── DATA SUPPLIED ──

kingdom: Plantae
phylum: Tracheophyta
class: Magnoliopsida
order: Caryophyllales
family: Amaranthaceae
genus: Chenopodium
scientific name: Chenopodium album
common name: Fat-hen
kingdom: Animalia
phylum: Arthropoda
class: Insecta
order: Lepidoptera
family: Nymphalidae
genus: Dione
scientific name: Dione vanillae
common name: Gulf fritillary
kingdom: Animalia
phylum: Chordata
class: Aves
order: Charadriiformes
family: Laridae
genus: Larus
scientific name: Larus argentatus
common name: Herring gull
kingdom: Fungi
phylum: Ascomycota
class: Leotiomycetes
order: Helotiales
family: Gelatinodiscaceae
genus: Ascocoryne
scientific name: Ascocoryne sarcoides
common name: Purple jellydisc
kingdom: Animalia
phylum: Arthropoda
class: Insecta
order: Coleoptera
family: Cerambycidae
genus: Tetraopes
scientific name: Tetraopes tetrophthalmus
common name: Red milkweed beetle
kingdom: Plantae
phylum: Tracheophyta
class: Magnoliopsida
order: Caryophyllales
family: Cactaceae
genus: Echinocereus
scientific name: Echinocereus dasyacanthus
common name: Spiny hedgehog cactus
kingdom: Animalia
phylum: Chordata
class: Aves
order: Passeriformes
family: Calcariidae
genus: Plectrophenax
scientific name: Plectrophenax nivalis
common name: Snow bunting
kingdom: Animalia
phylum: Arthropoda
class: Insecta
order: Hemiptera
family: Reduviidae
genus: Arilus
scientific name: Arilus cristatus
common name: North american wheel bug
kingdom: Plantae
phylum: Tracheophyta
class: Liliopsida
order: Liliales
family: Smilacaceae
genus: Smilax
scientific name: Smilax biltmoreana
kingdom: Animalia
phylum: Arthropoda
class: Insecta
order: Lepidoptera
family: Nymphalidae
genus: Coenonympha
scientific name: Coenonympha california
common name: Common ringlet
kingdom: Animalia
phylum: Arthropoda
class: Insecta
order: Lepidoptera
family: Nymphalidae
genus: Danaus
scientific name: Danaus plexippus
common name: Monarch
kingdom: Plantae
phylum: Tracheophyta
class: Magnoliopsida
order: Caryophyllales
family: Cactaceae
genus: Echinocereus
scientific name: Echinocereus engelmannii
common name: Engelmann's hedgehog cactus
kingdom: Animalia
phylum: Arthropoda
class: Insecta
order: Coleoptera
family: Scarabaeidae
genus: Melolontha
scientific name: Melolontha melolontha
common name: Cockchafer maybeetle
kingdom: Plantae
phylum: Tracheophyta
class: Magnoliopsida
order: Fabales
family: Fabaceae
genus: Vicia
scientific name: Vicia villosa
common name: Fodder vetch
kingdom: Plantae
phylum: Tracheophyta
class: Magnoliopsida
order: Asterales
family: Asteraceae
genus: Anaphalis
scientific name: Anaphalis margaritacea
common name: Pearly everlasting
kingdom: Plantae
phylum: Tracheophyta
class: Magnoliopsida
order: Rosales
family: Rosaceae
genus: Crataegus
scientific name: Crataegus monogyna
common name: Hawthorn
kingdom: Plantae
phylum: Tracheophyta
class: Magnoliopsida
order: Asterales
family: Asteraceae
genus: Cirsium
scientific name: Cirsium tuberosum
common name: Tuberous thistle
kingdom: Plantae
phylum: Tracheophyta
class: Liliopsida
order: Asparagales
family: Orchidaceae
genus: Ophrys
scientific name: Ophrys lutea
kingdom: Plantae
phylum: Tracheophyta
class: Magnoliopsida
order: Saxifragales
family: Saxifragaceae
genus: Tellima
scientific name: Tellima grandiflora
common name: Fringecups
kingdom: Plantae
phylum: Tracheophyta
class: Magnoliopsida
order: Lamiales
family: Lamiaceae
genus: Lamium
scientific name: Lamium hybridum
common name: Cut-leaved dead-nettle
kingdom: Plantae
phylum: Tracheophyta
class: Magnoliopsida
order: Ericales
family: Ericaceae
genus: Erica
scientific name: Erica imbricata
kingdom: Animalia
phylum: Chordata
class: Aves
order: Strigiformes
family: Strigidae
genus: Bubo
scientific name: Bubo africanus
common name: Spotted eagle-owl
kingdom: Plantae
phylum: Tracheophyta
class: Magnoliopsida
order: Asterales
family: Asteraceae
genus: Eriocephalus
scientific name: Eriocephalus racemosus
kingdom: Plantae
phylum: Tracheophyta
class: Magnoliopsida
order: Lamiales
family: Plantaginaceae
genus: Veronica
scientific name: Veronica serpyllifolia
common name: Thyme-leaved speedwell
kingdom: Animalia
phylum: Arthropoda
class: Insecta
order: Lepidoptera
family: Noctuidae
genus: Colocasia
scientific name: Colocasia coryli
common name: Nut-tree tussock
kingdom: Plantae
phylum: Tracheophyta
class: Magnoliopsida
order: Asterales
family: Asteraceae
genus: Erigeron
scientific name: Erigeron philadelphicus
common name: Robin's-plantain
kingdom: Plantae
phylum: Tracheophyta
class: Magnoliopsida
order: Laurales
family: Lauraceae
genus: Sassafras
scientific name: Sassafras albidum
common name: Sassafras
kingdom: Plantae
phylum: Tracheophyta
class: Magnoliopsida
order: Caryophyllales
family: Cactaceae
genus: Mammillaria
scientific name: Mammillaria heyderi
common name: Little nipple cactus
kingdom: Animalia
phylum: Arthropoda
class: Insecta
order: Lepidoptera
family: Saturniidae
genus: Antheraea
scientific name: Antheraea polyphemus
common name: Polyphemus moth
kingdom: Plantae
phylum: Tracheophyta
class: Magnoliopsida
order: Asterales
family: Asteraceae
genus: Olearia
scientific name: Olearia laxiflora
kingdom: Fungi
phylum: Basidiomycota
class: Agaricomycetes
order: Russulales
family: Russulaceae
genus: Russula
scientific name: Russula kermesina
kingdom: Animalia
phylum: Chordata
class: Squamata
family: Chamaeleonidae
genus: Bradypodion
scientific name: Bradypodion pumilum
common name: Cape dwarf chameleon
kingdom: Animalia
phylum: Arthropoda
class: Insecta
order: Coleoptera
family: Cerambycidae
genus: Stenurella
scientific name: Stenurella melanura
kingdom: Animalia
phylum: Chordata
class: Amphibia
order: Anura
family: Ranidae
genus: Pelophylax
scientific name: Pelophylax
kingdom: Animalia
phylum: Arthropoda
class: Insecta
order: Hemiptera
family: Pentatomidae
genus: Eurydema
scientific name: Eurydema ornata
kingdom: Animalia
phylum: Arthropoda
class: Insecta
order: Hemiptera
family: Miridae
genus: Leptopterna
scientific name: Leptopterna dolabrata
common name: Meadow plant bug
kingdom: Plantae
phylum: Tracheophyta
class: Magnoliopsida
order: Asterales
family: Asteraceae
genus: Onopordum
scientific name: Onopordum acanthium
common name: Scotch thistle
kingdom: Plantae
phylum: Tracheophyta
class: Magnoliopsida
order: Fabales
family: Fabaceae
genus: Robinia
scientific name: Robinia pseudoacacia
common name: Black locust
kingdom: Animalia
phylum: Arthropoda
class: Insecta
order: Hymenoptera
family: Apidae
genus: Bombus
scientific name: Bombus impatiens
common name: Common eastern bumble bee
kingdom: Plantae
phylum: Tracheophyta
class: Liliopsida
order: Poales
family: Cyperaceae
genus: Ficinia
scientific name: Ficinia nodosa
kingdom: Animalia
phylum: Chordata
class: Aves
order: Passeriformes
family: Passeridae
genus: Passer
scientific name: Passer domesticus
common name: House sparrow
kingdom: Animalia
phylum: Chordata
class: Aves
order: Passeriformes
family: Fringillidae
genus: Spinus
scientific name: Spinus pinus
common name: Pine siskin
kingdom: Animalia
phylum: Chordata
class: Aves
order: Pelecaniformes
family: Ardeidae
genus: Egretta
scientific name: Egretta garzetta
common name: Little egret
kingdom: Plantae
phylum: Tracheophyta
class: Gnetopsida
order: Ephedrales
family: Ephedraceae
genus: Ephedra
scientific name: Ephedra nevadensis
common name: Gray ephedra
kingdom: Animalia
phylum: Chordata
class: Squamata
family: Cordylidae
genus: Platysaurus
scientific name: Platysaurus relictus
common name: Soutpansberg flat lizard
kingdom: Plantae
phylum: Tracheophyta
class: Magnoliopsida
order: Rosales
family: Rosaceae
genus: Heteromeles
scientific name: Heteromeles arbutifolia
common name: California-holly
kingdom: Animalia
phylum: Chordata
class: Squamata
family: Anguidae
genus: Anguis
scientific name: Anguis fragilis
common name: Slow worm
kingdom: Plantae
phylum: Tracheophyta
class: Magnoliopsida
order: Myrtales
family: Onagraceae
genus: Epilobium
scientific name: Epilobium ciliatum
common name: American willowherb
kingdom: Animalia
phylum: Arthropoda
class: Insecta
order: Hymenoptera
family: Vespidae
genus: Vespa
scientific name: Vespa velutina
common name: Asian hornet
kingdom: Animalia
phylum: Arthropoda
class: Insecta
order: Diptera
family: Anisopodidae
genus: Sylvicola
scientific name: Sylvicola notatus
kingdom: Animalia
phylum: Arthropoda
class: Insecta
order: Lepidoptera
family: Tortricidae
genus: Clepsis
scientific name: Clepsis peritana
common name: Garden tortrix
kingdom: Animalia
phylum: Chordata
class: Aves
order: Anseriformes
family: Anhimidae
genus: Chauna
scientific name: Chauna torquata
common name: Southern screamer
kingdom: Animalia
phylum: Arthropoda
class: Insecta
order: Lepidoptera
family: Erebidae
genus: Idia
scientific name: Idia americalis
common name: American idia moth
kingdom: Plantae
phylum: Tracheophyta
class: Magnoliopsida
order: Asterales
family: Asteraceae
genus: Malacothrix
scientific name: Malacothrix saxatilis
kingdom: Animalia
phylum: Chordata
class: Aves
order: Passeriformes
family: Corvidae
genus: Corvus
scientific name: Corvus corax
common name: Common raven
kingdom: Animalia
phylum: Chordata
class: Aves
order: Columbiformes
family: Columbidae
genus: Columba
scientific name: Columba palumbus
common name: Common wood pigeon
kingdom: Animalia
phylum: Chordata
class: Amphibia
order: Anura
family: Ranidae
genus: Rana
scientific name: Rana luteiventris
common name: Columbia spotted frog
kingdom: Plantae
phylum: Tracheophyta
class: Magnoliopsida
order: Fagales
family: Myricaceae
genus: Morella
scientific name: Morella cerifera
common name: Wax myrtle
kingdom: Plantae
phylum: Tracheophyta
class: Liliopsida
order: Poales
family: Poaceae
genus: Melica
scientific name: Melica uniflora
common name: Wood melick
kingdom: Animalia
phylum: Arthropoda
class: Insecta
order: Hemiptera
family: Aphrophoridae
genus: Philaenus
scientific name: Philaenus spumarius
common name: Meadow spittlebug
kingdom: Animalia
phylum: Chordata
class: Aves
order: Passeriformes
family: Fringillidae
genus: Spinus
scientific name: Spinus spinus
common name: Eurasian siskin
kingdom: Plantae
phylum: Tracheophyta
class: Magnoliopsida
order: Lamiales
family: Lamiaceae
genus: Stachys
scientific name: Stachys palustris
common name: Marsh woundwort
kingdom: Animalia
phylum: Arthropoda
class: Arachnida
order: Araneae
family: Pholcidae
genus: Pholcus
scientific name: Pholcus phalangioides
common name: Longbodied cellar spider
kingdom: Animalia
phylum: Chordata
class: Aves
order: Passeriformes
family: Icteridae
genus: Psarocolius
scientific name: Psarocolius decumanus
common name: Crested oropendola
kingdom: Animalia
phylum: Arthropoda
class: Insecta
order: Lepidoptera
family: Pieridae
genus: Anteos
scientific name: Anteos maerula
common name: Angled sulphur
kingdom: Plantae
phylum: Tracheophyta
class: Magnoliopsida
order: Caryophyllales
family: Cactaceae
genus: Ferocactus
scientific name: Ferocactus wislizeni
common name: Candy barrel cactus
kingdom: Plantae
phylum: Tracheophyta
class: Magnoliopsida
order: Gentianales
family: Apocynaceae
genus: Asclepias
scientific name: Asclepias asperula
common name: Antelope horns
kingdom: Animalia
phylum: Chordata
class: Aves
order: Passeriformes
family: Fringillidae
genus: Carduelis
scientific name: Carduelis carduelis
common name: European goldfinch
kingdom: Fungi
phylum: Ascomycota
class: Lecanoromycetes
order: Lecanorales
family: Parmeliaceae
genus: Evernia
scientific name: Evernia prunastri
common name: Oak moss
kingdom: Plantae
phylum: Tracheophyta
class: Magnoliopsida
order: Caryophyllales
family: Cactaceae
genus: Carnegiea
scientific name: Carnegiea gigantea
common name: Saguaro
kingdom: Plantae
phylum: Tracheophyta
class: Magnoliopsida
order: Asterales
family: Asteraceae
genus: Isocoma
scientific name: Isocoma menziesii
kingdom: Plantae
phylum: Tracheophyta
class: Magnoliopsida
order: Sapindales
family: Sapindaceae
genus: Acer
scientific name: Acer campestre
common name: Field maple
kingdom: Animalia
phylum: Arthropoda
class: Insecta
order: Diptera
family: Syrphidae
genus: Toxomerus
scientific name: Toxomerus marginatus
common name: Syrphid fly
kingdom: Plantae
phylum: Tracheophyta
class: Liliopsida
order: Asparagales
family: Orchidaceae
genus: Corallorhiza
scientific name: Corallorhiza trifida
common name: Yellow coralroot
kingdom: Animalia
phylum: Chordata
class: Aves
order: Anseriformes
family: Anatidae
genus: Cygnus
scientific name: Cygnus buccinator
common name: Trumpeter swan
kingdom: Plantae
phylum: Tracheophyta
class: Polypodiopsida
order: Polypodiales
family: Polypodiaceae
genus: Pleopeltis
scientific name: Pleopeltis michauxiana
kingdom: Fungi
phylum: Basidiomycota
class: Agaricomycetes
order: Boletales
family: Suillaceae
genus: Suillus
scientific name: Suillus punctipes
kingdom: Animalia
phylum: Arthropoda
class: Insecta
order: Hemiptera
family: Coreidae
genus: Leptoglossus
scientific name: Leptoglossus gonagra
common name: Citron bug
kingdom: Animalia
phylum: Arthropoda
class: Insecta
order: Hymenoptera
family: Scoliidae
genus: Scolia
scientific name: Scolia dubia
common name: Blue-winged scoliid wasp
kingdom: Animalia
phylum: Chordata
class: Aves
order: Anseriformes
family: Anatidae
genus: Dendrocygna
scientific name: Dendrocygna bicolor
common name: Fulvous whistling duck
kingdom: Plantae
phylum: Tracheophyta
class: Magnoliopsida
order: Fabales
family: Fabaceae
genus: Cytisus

───

■ WHAT YOU NEED TO DO ■
Please quote the lines above word for word, starting with the line that contains "scientific name: Psarocolius decumanus" and going on through the line that contains "class: Lecanoromycetes".

■ RESULT BELOW ■
scientific name: Psarocolius decumanus
common name: Crested oropendola
kingdom: Animalia
phylum: Arthropoda
class: Insecta
order: Lepidoptera
family: Pieridae
genus: Anteos
scientific name: Anteos maerula
common name: Angled sulphur
kingdom: Plantae
phylum: Tracheophyta
class: Magnoliopsida
order: Caryophyllales
family: Cactaceae
genus: Ferocactus
scientific name: Ferocactus wislizeni
common name: Candy barrel cactus
kingdom: Plantae
phylum: Tracheophyta
class: Magnoliopsida
order: Gentianales
family: Apocynaceae
genus: Asclepias
scientific name: Asclepias asperula
common name: Antelope horns
kingdom: Animalia
phylum: Chordata
class: Aves
order: Passeriformes
family: Fringillidae
genus: Carduelis
scientific name: Carduelis carduelis
common name: European goldfinch
kingdom: Fungi
phylum: Ascomycota
class: Lecanoromycetes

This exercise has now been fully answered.